Little is known regarding the underlying neurobiology of smoking cessation. Neuroimaging studies indicate a role for the insula in connecting the interoceptive awareness of tobacco craving with a larger brain network that motivates smoking. We investigated differences in insula-based functional connectivity between smokers who did not relapse during a quit attempt vs those who relapsed. Smokers (n=85) underwent a resting-state functional connectivity scan and were then randomized into two groups (either smoking usual brand cigarettes or smoking very low nicotine cigarettes plus nicotine replacement therapy) for 30 days before their target quit date. Following the quit date, all participants received nicotine replacement therapy and their smoking behavior was observed for 10 weeks. Participants were subsequently classified as nonrelapsed (n=44) or relapsed (i.e., seven consecutive days of smoking greater than or equal to1 cigarette/day; n=41). The right and left insula, as well as insula subdivisions (posterior, ventroanterior, and dorsoanterior) were used as seed regions of interest in the connectivity analysis.
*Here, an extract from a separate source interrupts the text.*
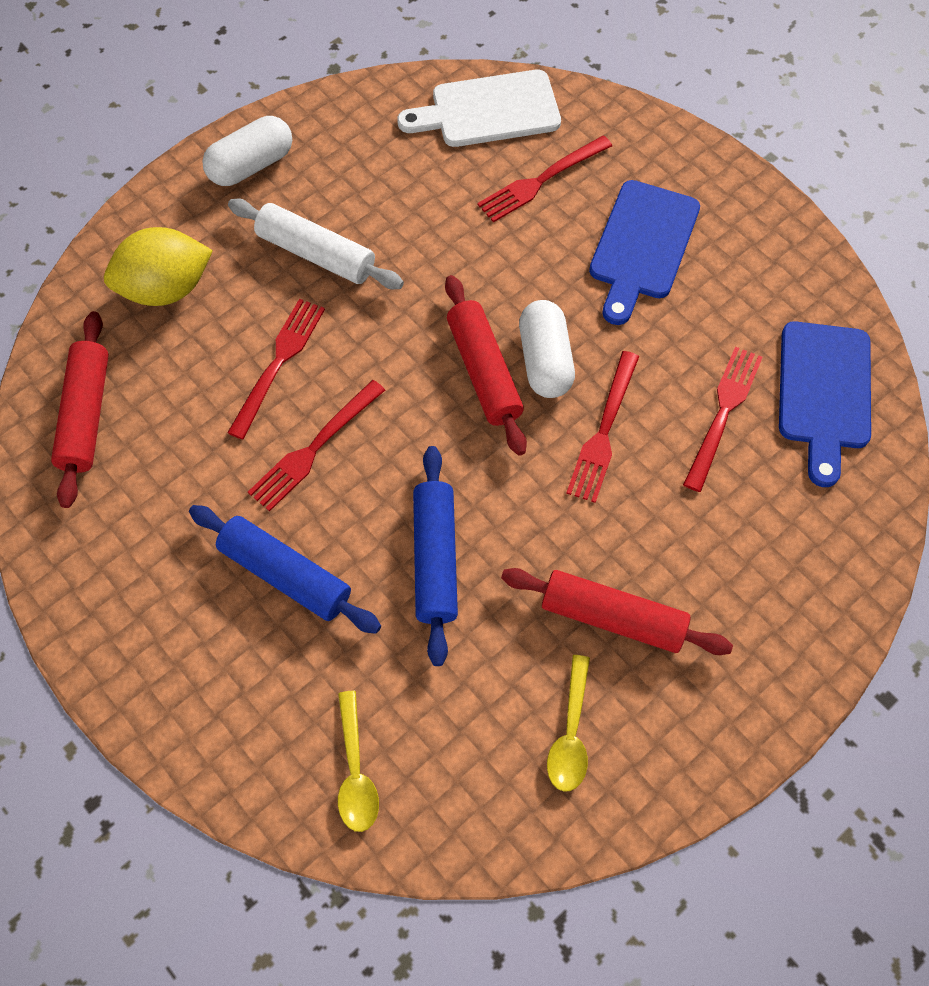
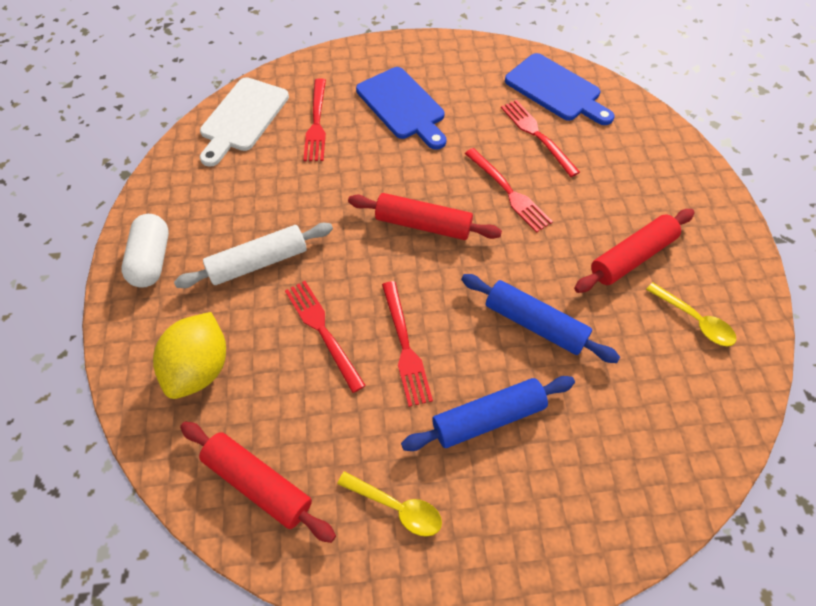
camera: 55 degrees left, 5 degrees down
yellow spoon [338,691,379,832] -> yellow spoon moved to [337,471,442,537]
white capsule [519,300,575,398] -> none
Using the right and left whole-insula seed regions, the nonrelapsed group had greater functional connectivity than the relapsed group with the bilateral pre- and postcentral gyri. This effect was isolated to the right and left posterior insula seed regions. Our results suggest that relapse vulnerability is associated with weaker connectivity between the posterior insula and primary sensorimotor cortices. Perhaps greater connectivity in this network improves the ability to inhibit a motor response to cigarette cravings when those cravings conflict with a goal to remain abstinent. These results are consistent with recent studies demonstrating a positive relationship between insula-related functional connectivity and cessation likelihood among neurologically intact smokers.